MoP may not be so linear as Cataclysm. But its plot still runs in separate directions, which is a problem when none of the plot lines are given the attention they need to stand on their own feet.

Because at the end of the day, that's the problem. There isn't a single plot line that's been actually explored or given the support necessary to even act as an interim main plotline. I'm three zones in, and the game has been nothing but quests that are being treated as side quests without anything else to compliment.

That's the problem. There is literally no central plot to the questing experience through the first 3 zones.

I want you to really take a moment to think about what I mean. Think about the final, major closing event for Valley - the break in the wall. You literally just stop into that village for a moment before you head elsewhere on the map. You issue some evacuation orders, and then you're gone. Yet THAT is the plot line they use to drive the events to a finish?

I was fighting that battle, and then killing that big bug, and all I could think about was how stupid it was that I was doing this. How I'm doing something big and heroic and it doesn't even matter to me because I literally can't tell you the name of a single Pandaren in that village, because I have no clue what the wars with these things actually are, because I have no clue how important this wall actually was.

It was built like a climactic event, but none of the previous events of my quest led up to it. And then, to make matters worse, it's solved by a ridiculous feat of deus ex machina on part of the player.

I was so bored during that quest line. They clearly wanted it to be energetic and exciting, like the end of the DK quest line, when you revolt against the LK.

But without context, it was just a random big bad. Sure, I wanted to kill it - I was playing a video game. But I had no particular emotional desire to kill it.

And that is the entire reason a RPG exists.

Plus, these random, emotionally insignificant "climaxes" were my personal major issue with Cataclysm. Once upon a time, the game was so good at setting up story climaxes, like NO ONE else in the MMO industry was doing. Wrathgate and so many other questlines in Wrath are so memorable.

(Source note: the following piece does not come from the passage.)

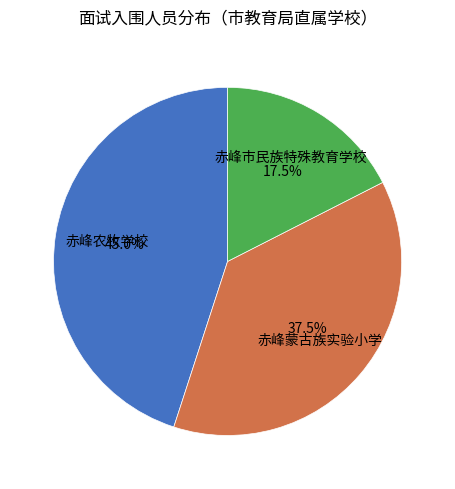

Which category has the smallest portion of the pie?

赤峰市民族特殊教育学校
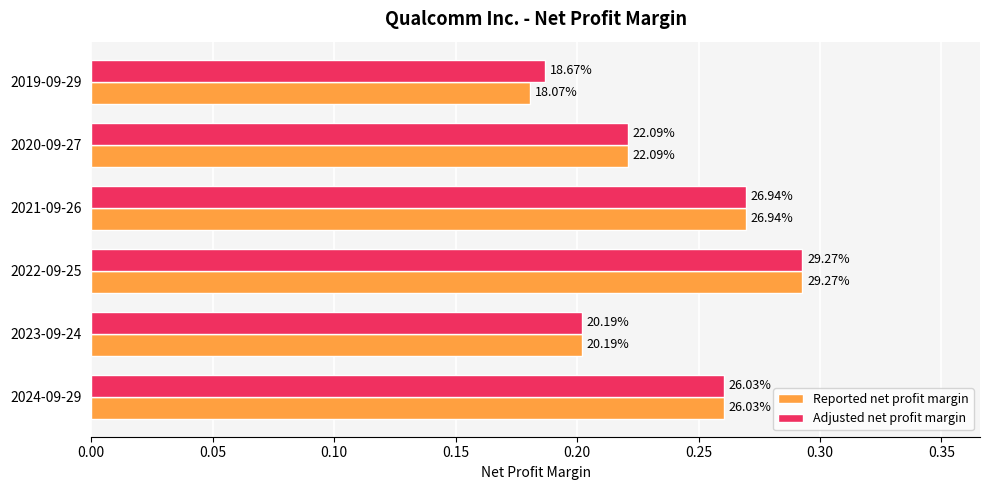

Which series has the widest spread of values?

Reported net profit margin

But then Cataclysm turned everything into a climax moment. MoP, thankfully, didn't do that... as much. But I've been consistently underwhelmed by the climaxes across the board. The random army clashing at the Jade Statue? That came on so fast - you equipped those soldiers so much earlier in your questing, and suddenly they were back in the limelight? And wait, when did the Horde presence get THAT big? And why are we marching to do battle at this statue; that makes no sense - why lose so much of an army at a strategically insignificant location and not even have the pleasure of taking out supply chains or bases in the process? Etc.

And, again, the problem is that the "main" quest line was executed the same way as the "side" quest lines.